Set down a precise copy of the whole listing.

## Source information
╭──

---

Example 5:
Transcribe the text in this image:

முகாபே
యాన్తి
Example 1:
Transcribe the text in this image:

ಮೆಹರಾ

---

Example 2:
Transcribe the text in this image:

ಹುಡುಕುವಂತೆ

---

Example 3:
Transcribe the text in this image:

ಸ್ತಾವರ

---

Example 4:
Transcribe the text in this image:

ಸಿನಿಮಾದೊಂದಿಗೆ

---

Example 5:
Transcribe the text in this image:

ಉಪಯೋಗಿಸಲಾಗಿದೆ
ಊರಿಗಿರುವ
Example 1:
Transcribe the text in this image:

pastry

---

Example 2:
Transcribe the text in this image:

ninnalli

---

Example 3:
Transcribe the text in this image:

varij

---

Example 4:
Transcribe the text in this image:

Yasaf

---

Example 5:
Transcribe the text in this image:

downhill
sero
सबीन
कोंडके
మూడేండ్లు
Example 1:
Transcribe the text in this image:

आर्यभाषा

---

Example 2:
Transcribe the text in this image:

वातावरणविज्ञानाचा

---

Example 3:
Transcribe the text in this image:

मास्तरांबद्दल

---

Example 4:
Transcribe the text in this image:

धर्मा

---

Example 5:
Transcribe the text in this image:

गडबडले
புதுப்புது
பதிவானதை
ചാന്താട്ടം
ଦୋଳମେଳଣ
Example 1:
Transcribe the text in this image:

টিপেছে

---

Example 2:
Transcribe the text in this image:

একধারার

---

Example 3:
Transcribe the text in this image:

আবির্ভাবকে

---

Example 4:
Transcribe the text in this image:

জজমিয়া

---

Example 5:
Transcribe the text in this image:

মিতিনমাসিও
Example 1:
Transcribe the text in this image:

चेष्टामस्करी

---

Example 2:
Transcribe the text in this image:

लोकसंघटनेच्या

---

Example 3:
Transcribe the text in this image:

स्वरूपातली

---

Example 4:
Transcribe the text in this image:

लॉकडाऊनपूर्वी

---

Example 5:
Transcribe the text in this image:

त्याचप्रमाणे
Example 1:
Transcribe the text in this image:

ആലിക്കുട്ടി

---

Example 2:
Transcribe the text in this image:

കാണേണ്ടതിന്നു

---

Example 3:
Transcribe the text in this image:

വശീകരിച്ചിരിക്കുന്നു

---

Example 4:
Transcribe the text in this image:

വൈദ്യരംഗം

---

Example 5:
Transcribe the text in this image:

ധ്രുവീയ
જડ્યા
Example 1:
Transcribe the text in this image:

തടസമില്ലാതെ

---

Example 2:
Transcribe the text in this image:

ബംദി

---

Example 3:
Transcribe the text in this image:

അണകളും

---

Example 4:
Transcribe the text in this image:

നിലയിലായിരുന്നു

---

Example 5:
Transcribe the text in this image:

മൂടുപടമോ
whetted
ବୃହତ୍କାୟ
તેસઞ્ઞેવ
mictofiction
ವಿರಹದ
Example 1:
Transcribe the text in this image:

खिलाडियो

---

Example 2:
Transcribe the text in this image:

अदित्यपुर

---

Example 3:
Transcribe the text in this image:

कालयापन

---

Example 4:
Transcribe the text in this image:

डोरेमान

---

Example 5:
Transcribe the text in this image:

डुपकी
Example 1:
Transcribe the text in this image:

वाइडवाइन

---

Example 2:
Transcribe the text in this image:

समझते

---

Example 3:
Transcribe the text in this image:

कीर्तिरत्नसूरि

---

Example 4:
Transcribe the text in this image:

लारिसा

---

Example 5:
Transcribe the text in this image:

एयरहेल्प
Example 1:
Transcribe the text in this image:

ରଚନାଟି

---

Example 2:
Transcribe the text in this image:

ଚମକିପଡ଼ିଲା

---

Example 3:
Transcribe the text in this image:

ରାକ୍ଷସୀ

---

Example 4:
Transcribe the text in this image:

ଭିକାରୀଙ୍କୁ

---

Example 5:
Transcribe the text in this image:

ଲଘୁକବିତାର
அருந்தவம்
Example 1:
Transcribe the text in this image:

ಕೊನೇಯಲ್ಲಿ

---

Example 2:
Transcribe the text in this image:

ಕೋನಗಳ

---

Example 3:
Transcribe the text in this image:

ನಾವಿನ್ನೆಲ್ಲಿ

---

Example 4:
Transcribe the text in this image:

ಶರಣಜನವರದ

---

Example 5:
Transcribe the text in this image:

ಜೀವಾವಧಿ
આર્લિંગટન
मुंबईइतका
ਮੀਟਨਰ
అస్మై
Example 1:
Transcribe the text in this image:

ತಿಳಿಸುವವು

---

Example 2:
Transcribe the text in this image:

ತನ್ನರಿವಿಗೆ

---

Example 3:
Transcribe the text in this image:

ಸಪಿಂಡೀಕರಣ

╰──

## Answer area
---

Example 5:
Transcribe the text in this image:

முகாபே
యాన్తి
Example 1:
Transcribe the text in this image:

ಮೆಹರಾ

---

Example 2:
Transcribe the text in this image:

ಹುಡುಕುವಂತೆ

---

Example 3:
Transcribe the text in this image:

ಸ್ತಾವರ

---

Example 4:
Transcribe the text in this image:

ಸಿನಿಮಾದೊಂದಿಗೆ

---

Example 5:
Transcribe the text in this image:

ಉಪಯೋಗಿಸಲಾಗಿದೆ
ಊರಿಗಿರುವ
Example 1:
Transcribe the text in this image:

pastry

---

Example 2:
Transcribe the text in this image:

ninnalli

---

Example 3:
Transcribe the text in this image:

varij

---

Example 4:
Transcribe the text in this image:

Yasaf

---

Example 5:
Transcribe the text in this image:

downhill
sero
सबीन
कोंडके
మూడేండ్లు
Example 1:
Transcribe the text in this image:

आर्यभाषा

---

Example 2:
Transcribe the text in this image:

वातावरणविज्ञानाचा

---

Example 3:
Transcribe the text in this image:

मास्तरांबद्दल

---

Example 4:
Transcribe the text in this image:

धर्मा

---

Example 5:
Transcribe the text in this image:

गडबडले
புதுப்புது
பதிவானதை
ചാന്താട്ടം
ଦୋଳମେଳଣ
Example 1:
Transcribe the text in this image:

টিপেছে

---

Example 2:
Transcribe the text in this image:

একধারার

---

Example 3:
Transcribe the text in this image:

আবির্ভাবকে

---

Example 4:
Transcribe the text in this image:

জজমিয়া

---

Example 5:
Transcribe the text in this image:

মিতিনমাসিও
Example 1:
Transcribe the text in this image:

चेष्टामस्करी

---

Example 2:
Transcribe the text in this image:

लोकसंघटनेच्या

---

Example 3:
Transcribe the text in this image:

स्वरूपातली

---

Example 4:
Transcribe the text in this image:

लॉकडाऊनपूर्वी

---

Example 5:
Transcribe the text in this image:

त्याचप्रमाणे
Example 1:
Transcribe the text in this image:

ആലിക്കുട്ടി

---

Example 2:
Transcribe the text in this image:

കാണേണ്ടതിന്നു

---

Example 3:
Transcribe the text in this image:

വശീകരിച്ചിരിക്കുന്നു

---

Example 4:
Transcribe the text in this image:

വൈദ്യരംഗം

---

Example 5:
Transcribe the text in this image:

ധ്രുവീയ
જડ્યા
Example 1:
Transcribe the text in this image:

തടസമില്ലാതെ

---

Example 2:
Transcribe the text in this image:

ബംദി

---

Example 3:
Transcribe the text in this image:

അണകളും

---

Example 4:
Transcribe the text in this image:

നിലയിലായിരുന്നു

---

Example 5:
Transcribe the text in this image:

മൂടുപടമോ
whetted
ବୃହତ୍କାୟ
તેસઞ્ઞેવ
mictofiction
ವಿರಹದ
Example 1:
Transcribe the text in this image:

खिलाडियो

---

Example 2:
Transcribe the text in this image:

अदित्यपुर

---

Example 3:
Transcribe the text in this image:

कालयापन

---

Example 4:
Transcribe the text in this image:

डोरेमान

---

Example 5:
Transcribe the text in this image:

डुपकी
Example 1:
Transcribe the text in this image:

वाइडवाइन

---

Example 2:
Transcribe the text in this image:

समझते

---

Example 3:
Transcribe the text in this image:

कीर्तिरत्नसूरि

---

Example 4:
Transcribe the text in this image:

लारिसा

---

Example 5:
Transcribe the text in this image:

एयरहेल्प
Example 1:
Transcribe the text in this image:

ରଚନାଟି

---

Example 2:
Transcribe the text in this image:

ଚମକିପଡ଼ିଲା

---

Example 3:
Transcribe the text in this image:

ରାକ୍ଷସୀ

---

Example 4:
Transcribe the text in this image:

ଭିକାରୀଙ୍କୁ

---

Example 5:
Transcribe the text in this image:

ଲଘୁକବିତାର
அருந்தவம்
Example 1:
Transcribe the text in this image:

ಕೊನೇಯಲ್ಲಿ

---

Example 2:
Transcribe the text in this image:

ಕೋನಗಳ

---

Example 3:
Transcribe the text in this image:

ನಾವಿನ್ನೆಲ್ಲಿ

---

Example 4:
Transcribe the text in this image:

ಶರಣಜನವರದ

---

Example 5:
Transcribe the text in this image:

ಜೀವಾವಧಿ
આર્લિંગટન
मुंबईइतका
ਮੀਟਨਰ
అస్మై
Example 1:
Transcribe the text in this image:

ತಿಳಿಸುವವು

---

Example 2:
Transcribe the text in this image:

ತನ್ನರಿವಿಗೆ

---

Example 3:
Transcribe the text in this image:

ಸಪಿಂಡೀಕರಣ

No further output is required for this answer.